__Exercise prompt__:
Write out every line of text in the listing below, word for word, leaving out the pictures.
━━━
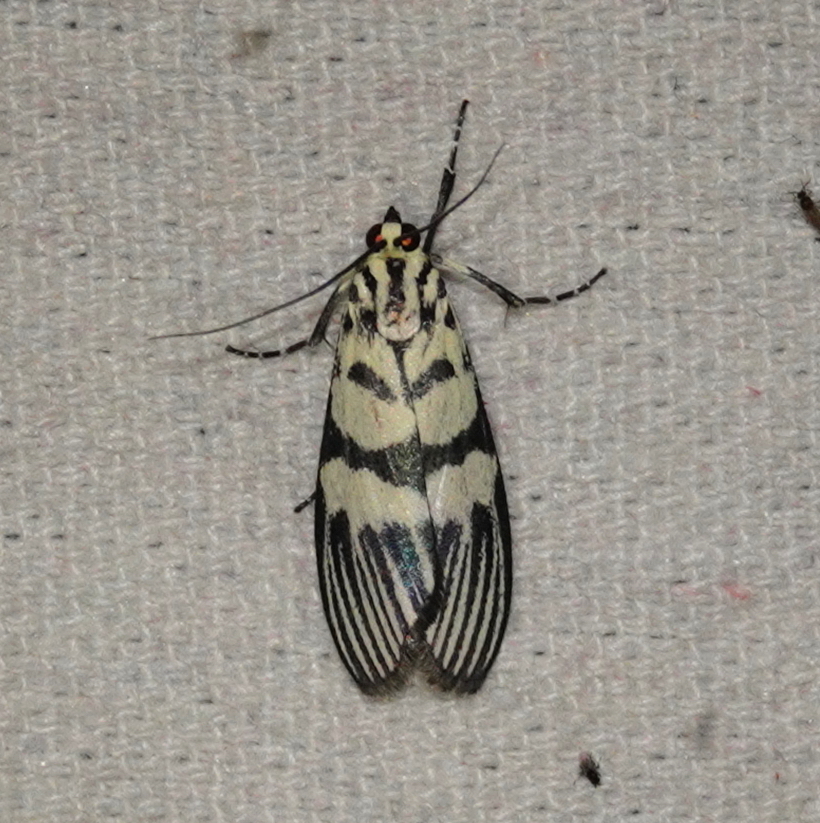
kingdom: Animalia
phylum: Arthropoda
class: Insecta
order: Lepidoptera
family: Crambidae
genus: Heortia
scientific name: Heortia vitessoides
━━━
__Solution__:
kingdom: Animalia
phylum: Arthropoda
class: Insecta
order: Lepidoptera
family: Crambidae
genus: Heortia
scientific name: Heortia vitessoides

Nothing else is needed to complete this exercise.